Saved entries
::::

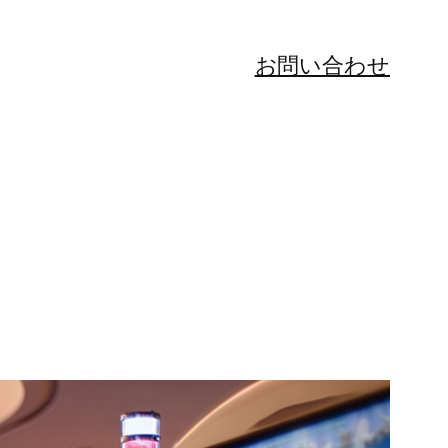
お問い合わせ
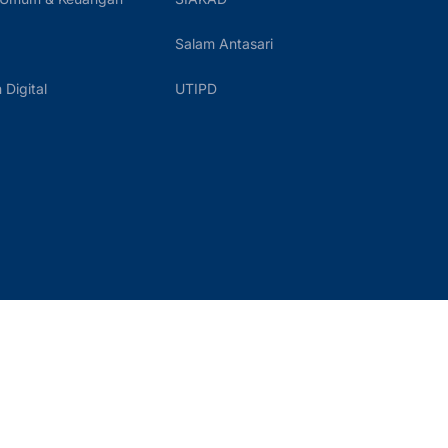
Salam Antasari
Digital
UTIPD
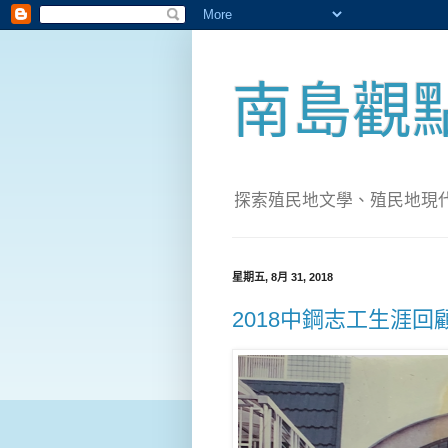
南島觀
探索殖民地文學、殖民地現代化；實
星期五, 8月 31, 2018
2018中鋼志工生涯回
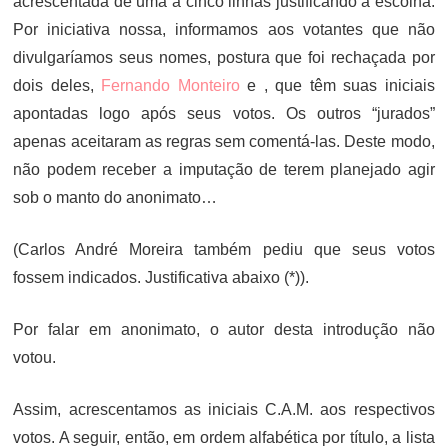
acrescentada de uma a cinco linhas justificando a escolha.
Por iniciativa nossa, informamos aos votantes que não
divulgaríamos seus nomes, postura que foi rechaçada por
dois deles,
Fernando Monteiro
e , que têm suas iniciais
apontadas logo após seus votos. Os outros “jurados”
apenas aceitaram as regras sem comentá-las. Deste modo,
não podem receber a imputação de terem planejado agir
sob o manto do anonimato…
(Carlos André Moreira também pediu que seus votos
fossem indicados. Justificativa abaixo (*)).
Por falar em anonimato, o autor desta introdução não
votou.
Assim, acrescentamos as iniciais C.A.M. aos respectivos
votos. A seguir, então, em ordem alfabética por título, a lista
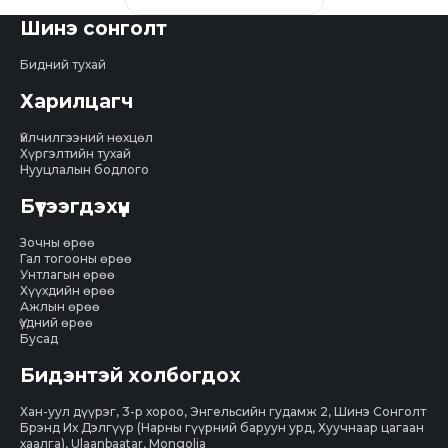
Шинэ сонголт
Бидний тухай
Харилцагч
Үйлчилгээний нөхцөл
Хүргэлтийн тухай
Нууцлалын бодлого
Бүтээгдэхүүн
Зочны өрөө
Гал тогооны өрөө
Унтлагын өрөө
Хүүхдийн өрөө
Ажлын өрөө
Үүдний өрөө
Бусад
Бидэнтэй холбогдох
Хан-уул дүүрэг, 3-р хороо, Энгельсийн гудамж 2, Шинэ Сонголт
Брэнд Их Дэлгүүр (Нарны гүүрний баруун урд, Хуучнаар цагаан
хаалга), Ulaanbaatar, Mongolia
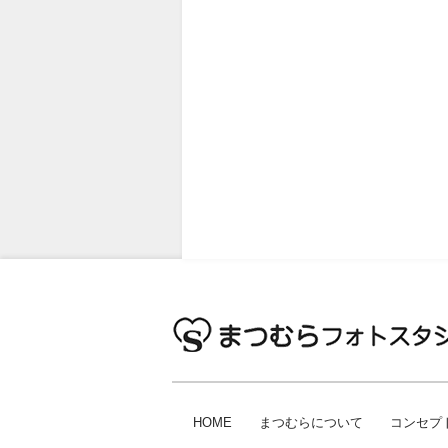
HOME
まつむらについて
コンセプ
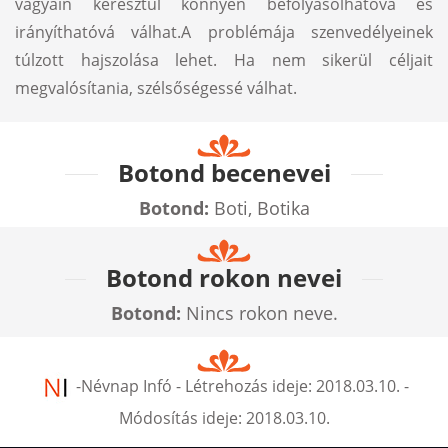
vágyain keresztül könnyen befolyásolhatóvá és
irányíthatóvá válhat.A problémája szenvedélyeinek
túlzott hajszolása lehet. Ha nem sikerül céljait
megvalósítania, szélsőségessé válhat.
Botond becenevei
Botond:
Boti, Botika
Botond rokon nevei
Botond:
Nincs rokon neve.
-
Névnap Infó
- Létrehozás ideje:
2018.03.10.
-
Módosítás ideje:
2018.03.10.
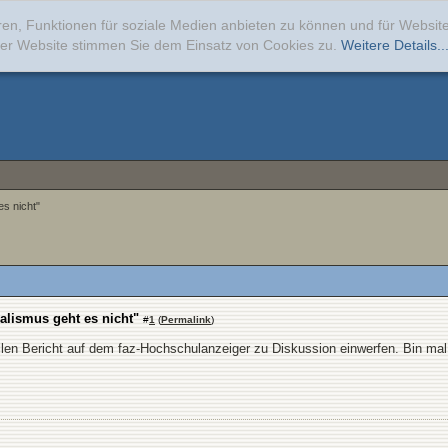
ren, Funktionen für soziale Medien anbieten zu können und für Websi
erer Website stimmen Sie dem Einsatz von Cookies zu.
Weitere Details..
es nicht"
ealismus geht es nicht"
#
1
(
Permalink
)
len Bericht auf dem faz-Hochschulanzeiger zu Diskussion einwerfen. Bin mal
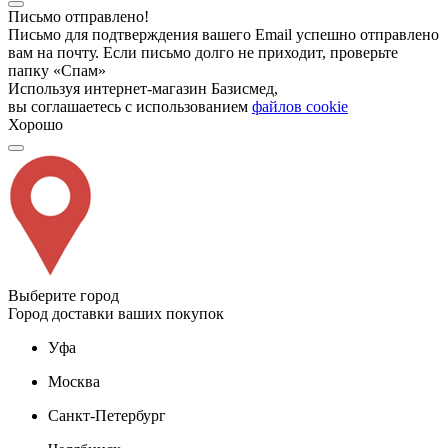
Письмо отправлено!
Письмо для подтверждения вашего Email успешно отправлено
вам на почту. Если письмо долго не приходит, проверьте
папку «Спам»
Используя интернет-магазин Базисмед,
вы соглашаетесь с использованием
файлов cookie
Хорошо
Выберите город
Город доставки ваших покупок
Уфа
Москва
Санкт-Петербург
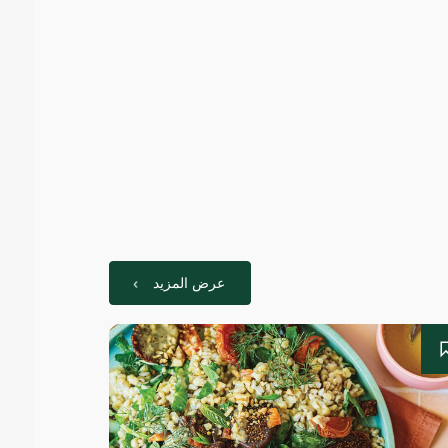
عرض المزيد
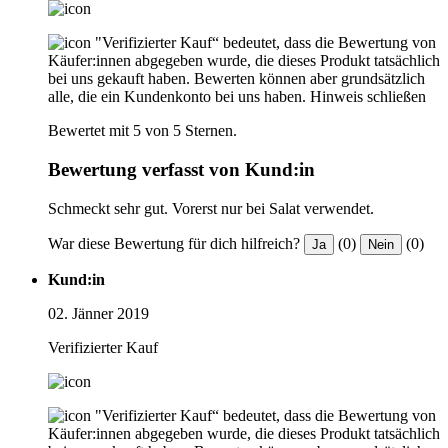
"Verifizierter Kauf“ bedeutet, dass die Bewertung von
Käufer:innen abgegeben wurde, die dieses Produkt tatsächlich
bei uns gekauft haben. Bewerten können aber grundsätzlich
alle, die ein Kundenkonto bei uns haben.
Hinweis schließen
Bewertet mit 5 von 5 Sternen.
Bewertung verfasst von Kund:in
Schmeckt sehr gut. Vorerst nur bei Salat verwendet.
War diese Bewertung für dich hilfreich?
(0)
(0)
Ja
Nein
Kund:in
02. Jänner 2019
Verifizierter Kauf
"Verifizierter Kauf“ bedeutet, dass die Bewertung von
Käufer:innen abgegeben wurde, die dieses Produkt tatsächlich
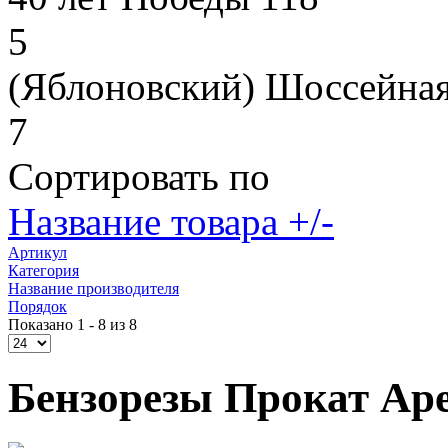
5
(Яблоновский) Шоссейная
7
Сортировать по
Название товара +/-
Артикул
Категория
Название производителя
Порядок
Показано 1 - 8 из 8
Бензорезы Прокат Ар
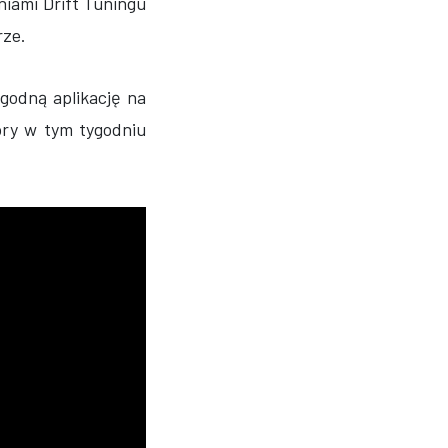
iami Drift Tuningu
rze.
godną aplikację na
óry w tym tygodniu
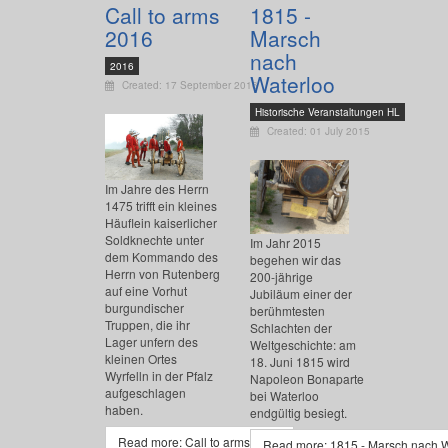
Call to arms
1815 -
2016
Marsch
nach
2016
Waterloo
Created: 17 September 2016
Historische Veranstaltungen HL
Created: 01 July 2015
Im Jahre des Herrn
1475 trifft ein kleines
Häuflein kaiserlicher
Soldknechte unter
Im Jahr 2015
dem Kommando des
begehen wir das
Herrn von Rutenberg
200-jährige
auf eine Vorhut
Jubiläum einer der
burgundischer
berühmtesten
Truppen, die ihr
Schlachten der
Lager unfern des
Weltgeschichte: am
kleinen Ortes
18. Juni 1815 wird
Wyrfelln in der Pfalz
Napoleon Bonaparte
aufgeschlagen
bei Waterloo
haben.
endgültig besiegt.
Read more: Call to arms 2016
Read more: 1815 - Marsch nach 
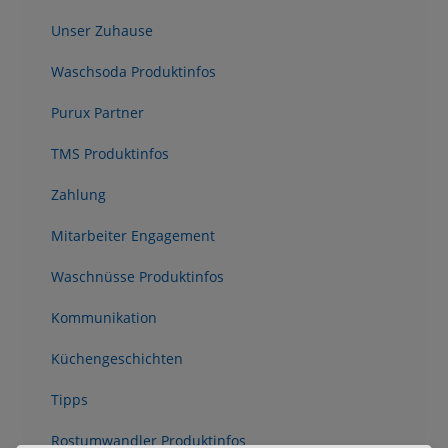
Unser Zuhause
Waschsoda Produktinfos
Purux Partner
TMS Produktinfos
Zahlung
Mitarbeiter Engagement
Waschnüsse Produktinfos
Kommunikation
Küchengeschichten
Tipps
Rostumwandler Produktinfos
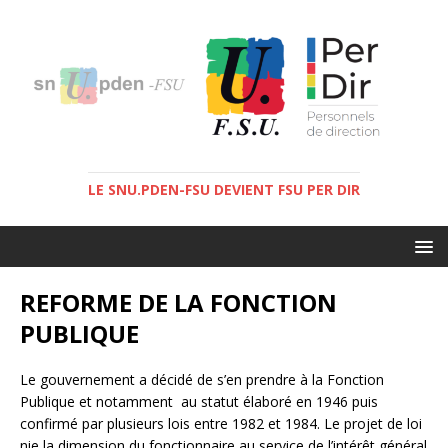
LE SNU.PDEN-FSU DEVIENT FSU PER DIR
REFORME DE LA FONCTION
PUBLIQUE
Le gouvernement a décidé de s’en prendre à la Fonction
Publique et notamment au statut élaboré en 1946 puis
confirmé par plusieurs lois entre 1982 et 1984. Le projet de loi
nie la dimension du fonctionnaire au service de l’intérêt général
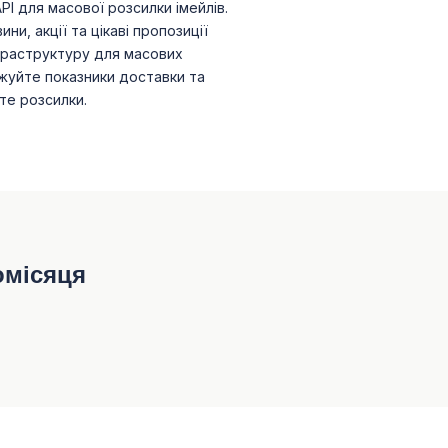
PI для масової розсилки імейлів.
ни, акції та цікаві пропозиції
фраструктуру для масових
жуйте показники доставки та
те розсилки.
омісяця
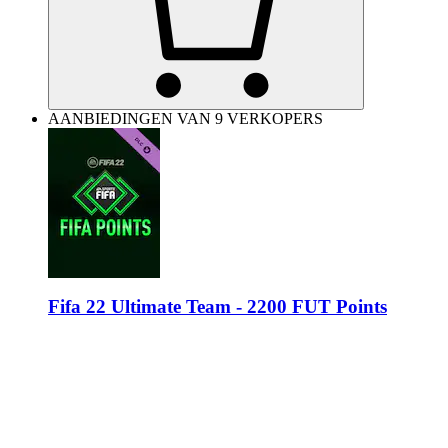
AANBIEDINGEN VAN 9 VERKOPERS
Fifa 22 Ultimate Team - 2200 FUT Points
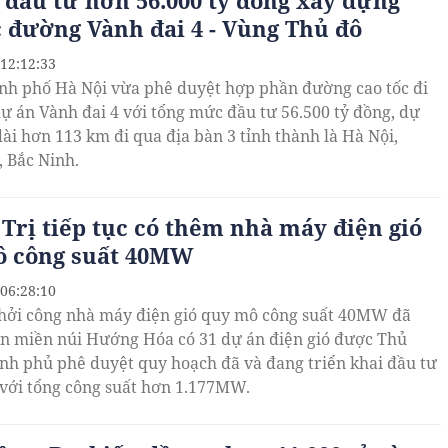
 đầu tư hơn 56.000 tỷ đồng xây dựng
c đường Vành đai 4 - Vùng Thủ đô
 12:12:33
h phố Hà Nội vừa phê duyệt hợp phần đường cao tốc đi
dự án Vành đai 4 với tổng mức đầu tư 56.500 tỷ đồng, dự
3 km đi qua địa bàn 3 tỉnh thành là Hà Nội,
 Bắc Ninh.
Trị tiếp tục có thêm nhà máy điện gió
ô công suất 40MW
 06:28:10
khởi công nhà máy điện gió quy mô công suất 40MW đã
n miền núi Hướng Hóa có 31 dự án điện gió được Thủ
nh phủ phê duyệt quy hoạch đã và đang triển khai đầu tư
với tổng công suất hơn 1.177MW.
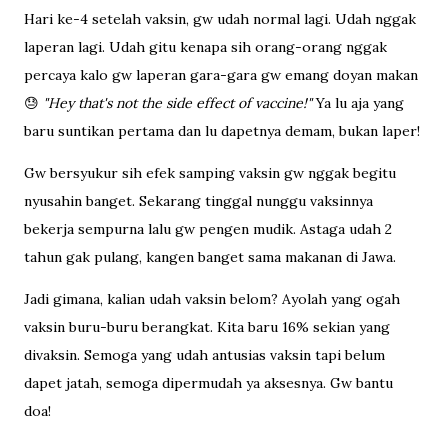
Hari ke-4 setelah vaksin, gw udah normal lagi. Udah nggak
laperan lagi. Udah gitu kenapa sih orang-orang nggak
percaya kalo gw laperan gara-gara gw emang doyan makan
😓
"Hey that's not the side effect of vaccine!"
Ya lu aja yang
baru suntikan pertama dan lu dapetnya demam, bukan laper!
Gw bersyukur sih efek samping vaksin gw nggak begitu
nyusahin banget. Sekarang tinggal nunggu vaksinnya
bekerja sempurna lalu gw pengen mudik. Astaga udah 2
tahun gak pulang, kangen banget sama makanan di Jawa.
Jadi gimana, kalian udah vaksin belom? Ayolah yang ogah
vaksin buru-buru berangkat. Kita baru 16% sekian yang
divaksin. Semoga yang udah antusias vaksin tapi belum
dapet jatah, semoga dipermudah ya aksesnya. Gw bantu
doa!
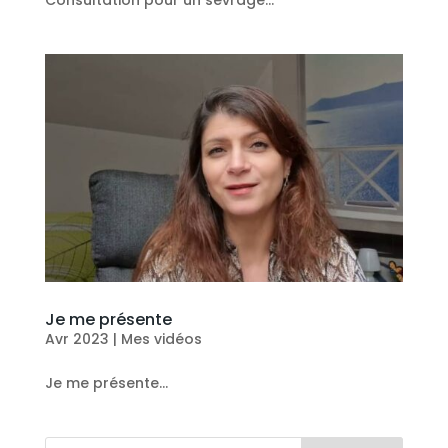
Consultation pour un sevrage...
Je me présente
Avr 2023
|
Mes vidéos
Je me présente...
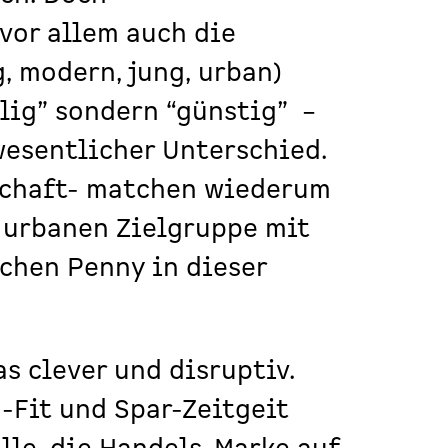
vor allem auch die
, modern, jung, urban)
llig” sondern “günstig” –
wesentlicher Unterschied.
schaft- matchen wiederum
, urbanen Zielgruppe mit
hen Penny in dieser
as clever und disruptiv.
-Fit und Spar-Zeitgeit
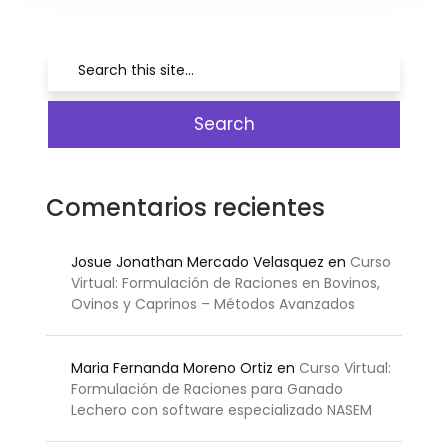
Comentarios recientes
Josue Jonathan Mercado Velasquez
en
Curso
Virtual: Formulación de Raciones en Bovinos,
Ovinos y Caprinos – Métodos Avanzados
Maria Fernanda Moreno Ortiz
en
Curso Virtual:
Formulación de Raciones para Ganado
Lechero con software especializado NASEM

::::

### What this task involves
Write out the text of all the entries again, swapping "Botond" for "Bence" wherever it occurs and changing nothing else. Leave the pictures out of your answer.

### Written reply
お問い合わせ
Salam Antasari
Digital
UTIPD
南島觀
探索殖民地文學、殖民地現代化；實
星期五, 8月 31, 2018
2018中鋼志工生涯回
acrescentada de uma a cinco linhas justificando a escolha.
Por iniciativa nossa, informamos aos votantes que não
divulgaríamos seus nomes, postura que foi rechaçada por
dois deles,
Fernando Monteiro
e , que têm suas iniciais
apontadas logo após seus votos. Os outros “jurados”
apenas aceitaram as regras sem comentá-las. Deste modo,
não podem receber a imputação de terem planejado agir
sob o manto do anonimato…
(Carlos André Moreira também pediu que seus votos
fossem indicados. Justificativa abaixo (*)).
Por falar em anonimato, o autor desta introdução não
votou.
Assim, acrescentamos as iniciais C.A.M. aos respectivos
votos. A seguir, então, em ordem alfabética por título, a lista
Шинэ сонголт
Бидний тухай
Харилцагч
Үйлчилгээний нөхцөл
Хүргэлтийн тухай
Нууцлалын бодлого
Бүтээгдэхүүн
Зочны өрөө
Гал тогооны өрөө
Унтлагын өрөө
Хүүхдийн өрөө
Ажлын өрөө
Үүдний өрөө
Бусад
Бидэнтэй холбогдох
Хан-уул дүүрэг, 3-р хороо, Энгельсийн гудамж 2, Шинэ Сонголт
Брэнд Их Дэлгүүр (Нарны гүүрний баруун урд, Хуучнаар цагаан
хаалга), Ulaanbaatar, Mongolia
HOME
まつむらについて
コンセプ
vágyain keresztül könnyen befolyásolhatóvá és
irányíthatóvá válhat.A problémája szenvedélyeinek
túlzott hajszolása lehet. Ha nem sikerül céljait
megvalósítania, szélsőségessé válhat.
Bence becenevei
Bence:
Boti, Botika
Bence rokon nevei
Bence:
Nincs rokon neve.
-
Névnap Infó
- Létrehozás ideje:
2018.03.10.
-
Módosítás ideje:
2018.03.10.
ren, Funktionen für soziale Medien anbieten zu können und für Websi
erer Website stimmen Sie dem Einsatz von Cookies zu.
Weitere Details..
es nicht"
ealismus geht es nicht"
#
1
(
Permalink
)
len Bericht auf dem faz-Hochschulanzeiger zu Diskussion einwerfen. Bin mal
Письмо отправлено!
Письмо для подтверждения вашего Email успешно отправлено
вам на почту. Если письмо долго не приходит, проверьте
папку «Спам»
Используя интернет-магазин Базисмед,
вы соглашаетесь с использованием
файлов cookie
Хорошо
Выберите город
Город доставки ваших покупок
Уфа
Москва
Санкт-Петербург
عرض المزيد
"Verifizierter Kauf“ bedeutet, dass die Bewertung von
Käufer:innen abgegeben wurde, die dieses Produkt tatsächlich
bei uns gekauft haben. Bewerten können aber grundsätzlich
alle, die ein Kundenkonto bei uns haben.
Hinweis schließen
Bewertet mit 5 von 5 Sternen.
Bewertung verfasst von Kund:in
Schmeckt sehr gut. Vorerst nur bei Salat verwendet.
War diese Bewertung für dich hilfreich?
(0)
(0)
Ja
Nein
Kund:in
02. Jänner 2019
Verifizierter Kauf
"Verifizierter Kauf“ bedeutet, dass die Bewertung von
Käufer:innen abgegeben wurde, die dieses Produkt tatsächlich
5
(Яблоновский) Шоссейная
7
Сортировать по
Название товара +/-
Артикул
Категория
Название производителя
Порядок
Показано 1 - 8 из 8
Бензорезы Прокат Ар
iami Drift Tuningu
rze.
godną aplikację na
óry w tym tygodniu
Call to arms
1815 -
2016
Marsch
nach
2016
Waterloo
Created: 17 September 2016
Historische Veranstaltungen HL
Created: 01 July 2015
Im Jahre des Herrn
1475 trifft ein kleines
Häuflein kaiserlicher
Soldknechte unter
Im Jahr 2015
dem Kommando des
begehen wir das
Herrn von Rutenberg
200-jährige
auf eine Vorhut
Jubiläum einer der
burgundischer
berühmtesten
Truppen, die ihr
Schlachten der
Lager unfern des
Weltgeschichte: am
kleinen Ortes
18. Juni 1815 wird
Wyrfelln in der Pfalz
Napoleon Bonaparte
aufgeschlagen
bei Waterloo
haben.
endgültig besiegt.
Read more: Call to arms 2016
Read more: 1815 - Marsch nach 
Unser Zuhause
Waschsoda Produktinfos
Purux Partner
TMS Produktinfos
Zahlung
Mitarbeiter Engagement
Waschnüsse Produktinfos
Kommunikation
Küchengeschichten
Tipps
Rostumwandler Produktinfos
LE SNU.PDEN-FSU DEVIENT FSU PER DIR
REFORME DE LA FONCTION
PUBLIQUE
Le gouvernement a décidé de s’en prendre à la Fonction
Publique et notamment au statut élaboré en 1946 puis
confirmé par plusieurs lois entre 1982 et 1984. Le projet de loi
nie la dimension du fonctionnaire au service de l’intérêt général
PI для масової розсилки імейлів.
ни, акції та цікаві пропозиції
фраструктуру для масових
жуйте показники доставки та
те розсилки.
омісяця
AANBIEDINGEN VAN 9 VERKOPERS
Fifa 22 Ultimate Team - 2200 FUT Points
 đầu tư hơn 56.000 tỷ đồng xây dựng
c đường Vành đai 4 - Vùng Thủ đô
 12:12:33
h phố Hà Nội vừa phê duyệt hợp phần đường cao tốc đi
dự án Vành đai 4 với tổng mức đầu tư 56.500 tỷ đồng, dự
3 km đi qua địa bàn 3 tỉnh thành là Hà Nội,
 Bắc Ninh.
Trị tiếp tục có thêm nhà máy điện gió
ô công suất 40MW
 06:28:10
khởi công nhà máy điện gió quy mô công suất 40MW đã
n miền núi Hướng Hóa có 31 dự án điện gió được Thủ
nh phủ phê duyệt quy hoạch đã và đang triển khai đầu tư
với tổng công suất hơn 1.177MW.
Hari ke-4 setelah vaksin, gw udah normal lagi. Udah nggak
laperan lagi. Udah gitu kenapa sih orang-orang nggak
percaya kalo gw laperan gara-gara gw emang doyan makan
😓
"Hey that's not the side effect of vaccine!"
Ya lu aja yang
baru suntikan pertama dan lu dapetnya demam, bukan laper!
Gw bersyukur sih efek samping vaksin gw nggak begitu
nyusahin banget. Sekarang tinggal nunggu vaksinnya
bekerja sempurna lalu gw pengen mudik. Astaga udah 2
tahun gak pulang, kangen banget sama makanan di Jawa.
Jadi gimana, kalian udah vaksin belom? Ayolah yang ogah
vaksin buru-buru berangkat. Kita baru 16% sekian yang
divaksin. Semoga yang udah antusias vaksin tapi belum
dapet jatah, semoga dipermudah ya aksesnya. Gw bantu
doa!
Consultation pour un sevrage...
Je me présente
Avr 2023
|
Mes vidéos
Je me présente...
vor allem auch die
, modern, jung, urban)
llig” sondern “günstig” –
wesentlicher Unterschied.
schaft- matchen wiederum
, urbanen Zielgruppe mit
hen Penny in dieser
as clever und disruptiv.
-Fit und Spar-Zeitgeit
Comentarios recientes
Josue Jonathan Mercado Velasquez
en
Curso
Virtual: Formulación de Raciones en Bovinos,
Ovinos y Caprinos – Métodos Avanzados
Maria Fernanda Moreno Ortiz
en
Curso Virtual:
Formulación de Raciones para Ganado
Lechero con software especializado NASEM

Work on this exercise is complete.